* [Given data]:
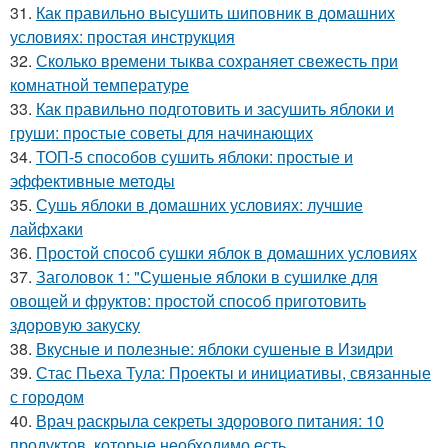
31.
Как правильно высушить шиповник в домашних
условиях: простая инструкция
32.
Сколько времени тыква сохраняет свежесть при
комнатной температуре
33.
Как правильно подготовить и засушить яблоки и
груши: простые советы для начинающих
34.
ТОП-5 способов сушить яблоки: простые и
эффективные методы
35.
Сушь яблоки в домашних условиях: лучшие
лайфхаки
36.
Простой способ сушки яблок в домашних условиях
37.
Заголовок 1: "Сушеные яблоки в сушилке для
овощей и фруктов: простой способ приготовить
здоровую закуску
38.
Вкусные и полезные: яблоки сушеные в Изидри
39.
Стас Пьеха Тула: Проекты и инициативы, связанные
с городом
40.
Врач раскрыла секреты здорового питания: 10
продуктов, которые необходимо есть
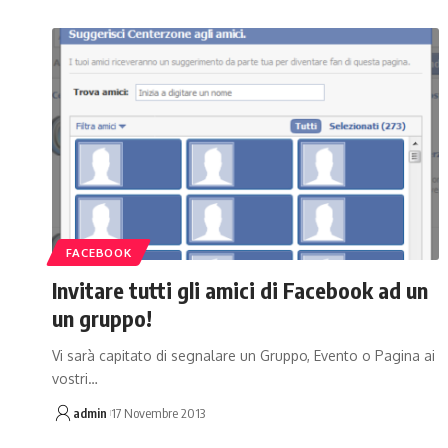
FACEBOOK
Invitare tutti gli amici di Facebook ad un
un gruppo!
Vi sarà capitato di segnalare un Gruppo, Evento o Pagina ai
vostri…
admin
17 Novembre 2013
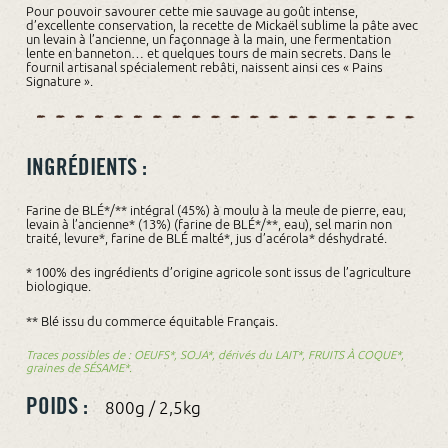
Pour pouvoir savourer cette mie sauvage au goût intense,
d’excellente conservation, la recette de Mickaël sublime la pâte avec
un levain à l’ancienne, un façonnage à la main, une fermentation
lente en banneton… et quelques tours de main secrets. Dans le
fournil artisanal spécialement rebâti, naissent ainsi ces « Pains
Signature ».
INGRÉDIENTS :
Farine de BLÉ*/** intégral (45%) à moulu à la meule de pierre, eau,
levain à l’ancienne* (13%) (farine de BLÉ*/**, eau), sel marin non
traité, levure*, farine de BLÉ malté*, jus d’acérola* déshydraté.
* 100% des ingrédients d’origine agricole sont issus de l’agriculture
biologique.
** Blé issu du commerce équitable Français.
Traces possibles de : OEUFS*, SOJA*, dérivés du LAIT*, FRUITS À COQUE*,
graines de SÉSAME*.
POIDS :
800g / 2,5kg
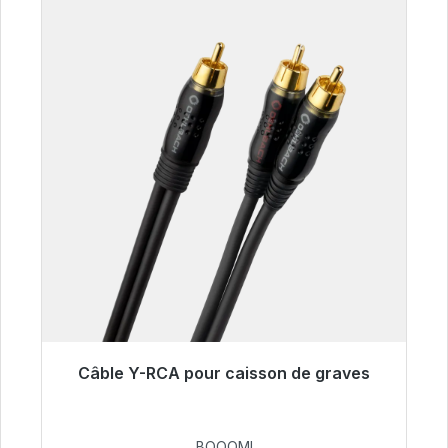
Câble Y-RCA pour caisson de graves
Prêt à être expédié, délai de livraison 48h*
53,49 €
BOOOM!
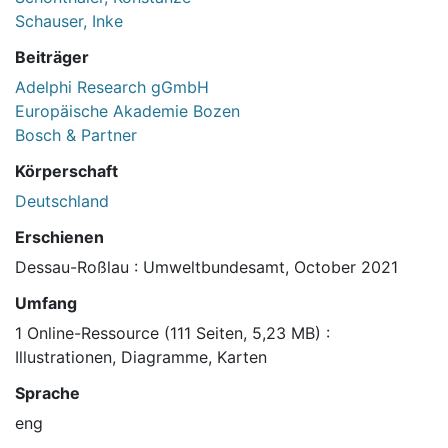
Schauser, Inke
Beiträger
Adelphi Research gGmbH
Europäische Akademie Bozen
Bosch & Partner
Körperschaft
Deutschland
Erschienen
Dessau-Roßlau : Umweltbundesamt, October 2021
Umfang
1 Online-Ressource (111 Seiten, 5,23 MB) :
Illustrationen, Diagramme, Karten
Sprache
eng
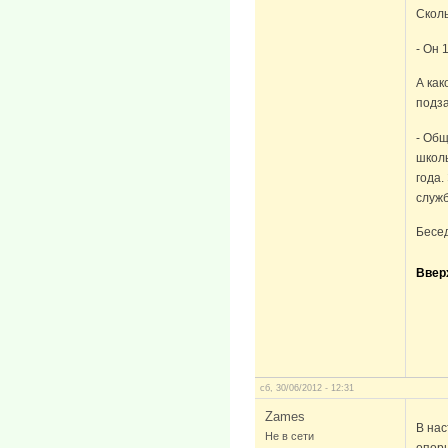
Сколь
- Он 
А как
подз
- Общ
школы
года.
служ
Бесе
Ввер
сб, 30/06/2012 - 12:31
Zames
В нас
Не в сети
опор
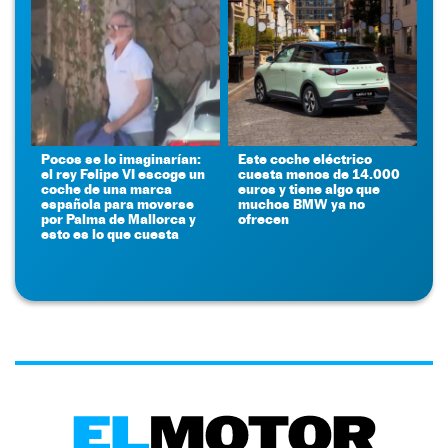
Pocos se lo imaginarían:
Este coche eléctrico
el rey Felipe VI escoge un
cuesta menos de 14.000
coche de una marca
euros y tiene algo que
española para moverse
muchos BMW ya no
por Palma de Mallorca y
ofrecen
esto es lo que cuesta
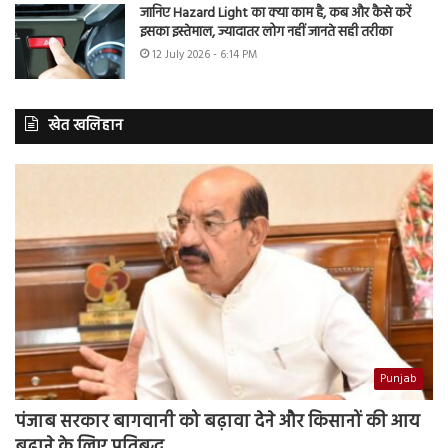
जानिए Hazard Light का क्या काम है, कब और कैसे करें
इसका इस्तेमाल, ज्यादातर लोग नहीं जानते सही तरीका
12 July 2026 - 6:14 PM
खेत खलिहान
Punjab
पंजाब सरकार बागवानी को बढ़ावा देने और किसानों की आय
बढ़ाने के लिए प्रतिबद्ध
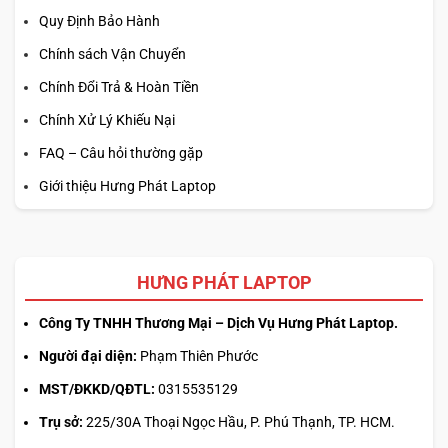
Quy Định Bảo Hành
Chính sách Vận Chuyển
Chính Đổi Trả & Hoàn Tiền
Chính Xử Lý Khiếu Nại
FAQ – Câu hỏi thường gặp
Giới thiệu Hưng Phát Laptop
HƯNG PHÁT LAPTOP
Công Ty TNHH Thương Mại – Dịch Vụ Hưng Phát Laptop.
Người đại diện:
Phạm Thiên Phước
MST/ĐKKD/QĐTL:
0315535129
Trụ sở:
225/30A Thoại Ngọc Hầu, P. Phú Thạnh, TP. HCM.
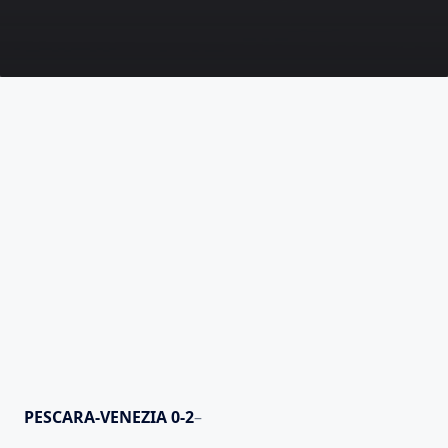
PESCARA-VENEZIA 0-2
–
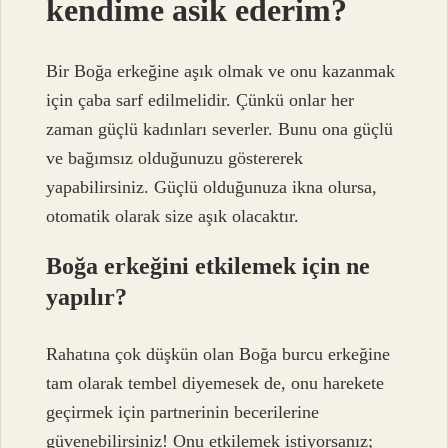
kendime asik ederim?
Bir Boğa erkeğine aşık olmak ve onu kazanmak
için çaba sarf edilmelidir. Çünkü onlar her
zaman güçlü kadınları severler. Bunu ona güçlü
ve bağımsız olduğunuzu göstererek
yapabilirsiniz. Güçlü olduğunuza ikna olursa,
otomatik olarak size aşık olacaktır.
Boğa erkeğini etkilemek için ne
yapılır?
Rahatına çok düşkün olan Boğa burcu erkeğine
tam olarak tembel diyemesek de, onu harekete
geçirmek için partnerinin becerilerine
güvenebilirsiniz! Onu etkilemek istiyorsanız;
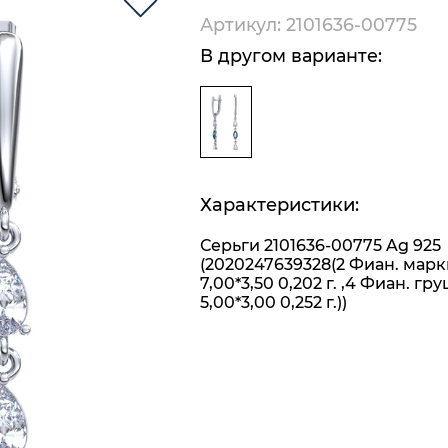
Артикул: 2101636-00775
В другом варианте:
Характеристики:
Серьги 2101636-00775 Ag 925
(2020247639328(2 Фиан. марк
7,00*3,50 0,202 г. ,4 Фиан. гр
5,00*3,00 0,252 г.))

* [What to work on]: Only the pictures should be left out; the rest of the material above must be repeated exactly.

* [Solution]:
31.
Как правильно высушить шиповник в домашних
условиях: простая инструкция
32.
Сколько времени тыква сохраняет свежесть при
комнатной температуре
33.
Как правильно подготовить и засушить яблоки и
груши: простые советы для начинающих
34.
ТОП-5 способов сушить яблоки: простые и
эффективные методы
35.
Сушь яблоки в домашних условиях: лучшие
лайфхаки
36.
Простой способ сушки яблок в домашних условиях
37.
Заголовок 1: "Сушеные яблоки в сушилке для
овощей и фруктов: простой способ приготовить
здоровую закуску
38.
Вкусные и полезные: яблоки сушеные в Изидри
39.
Стас Пьеха Тула: Проекты и инициативы, связанные
с городом
40.
Врач раскрыла секреты здорового питания: 10
продуктов, которые необходимо есть
FACEBOOK
Invitare tutti gli amici di Facebook ad un
un gruppo!
Vi sarà capitato di segnalare un Gruppo, Evento o Pagina ai
vostri…
admin
17 Novembre 2013
Pour pouvoir savourer cette mie sauvage au goût intense,
d’excellente conservation, la recette de Mickaël sublime la pâte avec
un levain à l’ancienne, un façonnage à la main, une fermentation
lente en banneton… et quelques tours de main secrets. Dans le
fournil artisanal spécialement rebâti, naissent ainsi ces « Pains
Signature ».
INGRÉDIENTS :
Farine de BLÉ*/** intégral (45%) à moulu à la meule de pierre, eau,
levain à l’ancienne* (13%) (farine de BLÉ*/**, eau), sel marin non
traité, levure*, farine de BLÉ malté*, jus d’acérola* déshydraté.
* 100% des ingrédients d’origine agricole sont issus de l’agriculture
biologique.
** Blé issu du commerce équitable Français.
Traces possibles de : OEUFS*, SOJA*, dérivés du LAIT*, FRUITS À COQUE*,
graines de SÉSAME*.
POIDS :
800g / 2,5kg
Câble Y-RCA pour caisson de graves
Prêt à être expédié, délai de livraison 48h*
53,49 €
BOOOM!
Schauser, Inke
Beiträger
Adelphi Research gGmbH
Europäische Akademie Bozen
Bosch & Partner
Körperschaft
Deutschland
Erschienen
Dessau-Roßlau : Umweltbundesamt, October 2021
Umfang
1 Online-Ressource (111 Seiten, 5,23 MB) :
Illustrationen, Diagramme, Karten
Sprache
eng
Сколь
- Он 
А как
подз
- Общ
школы
года.
служ
Бесе
Ввер
сб, 30/06/2012 - 12:31
Zames
В нас
Не в сети
опор
Pocos se lo imaginarían:
Este coche eléctrico
el rey Felipe VI escoge un
cuesta menos de 14.000
coche de una marca
euros y tiene algo que
española para moverse
muchos BMW ya no
por Palma de Mallorca y
ofrecen
esto es lo que cuesta
जानिए Hazard Light का क्या काम है, कब और कैसे करें
इसका इस्तेमाल, ज्यादातर लोग नहीं जानते सही तरीका
12 July 2026 - 6:14 PM
खेत खलिहान
Punjab
पंजाब सरकार बागवानी को बढ़ावा देने और किसानों की आय
बढ़ाने के लिए प्रतिबद्ध
Quy Định Bảo Hành
Chính sách Vận Chuyển
Chính Đổi Trả & Hoàn Tiền
Chính Xử Lý Khiếu Nại
FAQ – Câu hỏi thường gặp
Giới thiệu Hưng Phát Laptop
HƯNG PHÁT LAPTOP
Công Ty TNHH Thương Mại – Dịch Vụ Hưng Phát Laptop.
Người đại diện:
Phạm Thiên Phước
MST/ĐKKD/QĐTL:
0315535129
Trụ sở:
225/30A Thoại Ngọc Hầu, P. Phú Thạnh, TP. HCM.
PESCARA-VENEZIA 0-2
–
kendime asik ederim?
Bir Boğa erkeğine aşık olmak ve onu kazanmak
için çaba sarf edilmelidir. Çünkü onlar her
zaman güçlü kadınları severler. Bunu ona güçlü
ve bağımsız olduğunuzu göstererek
yapabilirsiniz. Güçlü olduğunuza ikna olursa,
otomatik olarak size aşık olacaktır.
Boğa erkeğini etkilemek için ne
yapılır?
Rahatına çok düşkün olan Boğa burcu erkeğine
tam olarak tembel diyemesek de, onu harekete
geçirmek için partnerinin becerilerine
güvenebilirsiniz! Onu etkilemek istiyorsanız;
Артикул: 2101636-00775
В другом варианте:
Характеристики:
Серьги 2101636-00775 Ag 925
(2020247639328(2 Фиан. марк
7,00*3,50 0,202 г. ,4 Фиан. гр
5,00*3,00 0,252 г.))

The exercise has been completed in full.